Namun begitu, Manat juga bercerita banyak kendala yang harus ia lewati seperti SDM petani dan juga faktor cuaca. “Petani kita ini kan masih tradisional, jadi ternyata pengetahuan mereka masih minim sehingga perlu edukasi. Hasil kopi kita per hektar itu masih sangat rendah 500-700 kg per hektar sedangkan Vietnam mampu menghasilkan 2 ton per hektar. Jadi ketika kita dihadapkan masalah harga, masih tergantung dengan harga tinggi karena produksi kita rendah. Kedepannya kendala ini yang harus kita terobos,” jelasnya.
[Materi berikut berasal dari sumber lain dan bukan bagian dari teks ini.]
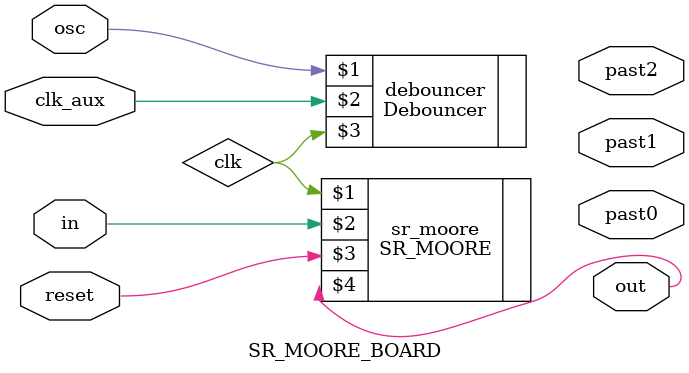
<source format=v>
`timescale 1ns / 1ps
module SR_MOORE_BOARD(
    input osc,
    input clk_aux,
    input in,
    input reset,
    output past0, 
    output past1, 
    output past2,
    output out
    );
    wire clk;

    Debouncer debouncer(osc, clk_aux, clk);

    SR_MOORE sr_moore(clk, in, reset, out);

endmodule    

</source>
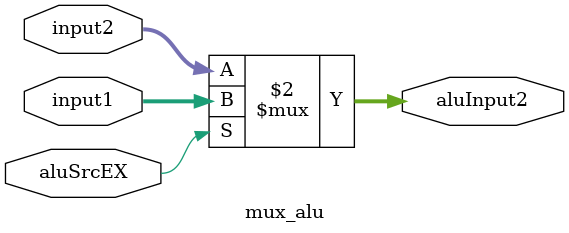
<source format=v>
`timescale 1ns / 1ps


module mux_alu(
    input aluSrcEX,
    input [31:0] input1,
    input [31:0] input2,
    output reg [31:0] aluInput2
    );
    initial aluInput2=0;
    
    always @ (aluSrcEX or input1 or input2)
    begin
        aluInput2=aluSrcEX ? input1:input2;
    end
    
endmodule

</source>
Dalam membina para petani di Kecamatan Lintong ini, Manat sudah bekerjasama dengan beberapa perusahaan yang melakukan CSR untuk mengajarkan budidaya kopi. Sementara itu, Manat juga senang lantaran pihak Pemkab setempat turut mendukung produksi kopi dengan melakukan peremajaan tanaman kopi.
“Jangan hanya orang lain di luar negeri yang menikmati kopi grade atas sementara kita hanya kopi grade lima ke atas,” sebutnya. Dua tahun membangun PT Penabur Benih Indonesia, omzet pendapatan mampu mencapai Rp10 miliar per tahun. Selain ke luar negeri, kopi dari PT Penabur Benih Indonesia sudah keliling Nusantara seperti Pekanbaru, Jakarta, hingga Bali sebagai penyuplai produk ke coffee shop yang kini sudah banyak.
Tak hanya itu, Manat juga cukup optimis lantaran saat ini sudah banyak para petani Millenial yang tertarik untuk berbisnis kopi. “Sudah banyak dan itu yang kita dorong. Istilah dulu, mereka enggan bertani karena semuanya manual. Namun sekarang pemerintah sangat getol untuk alat modern seperti sudah ada traktor, alat pelubang tanah. Makanya kita dorong Millenial dan grafiknya sudah mulai meningkat, ini hal yang cukup bagus,” pungkasnya.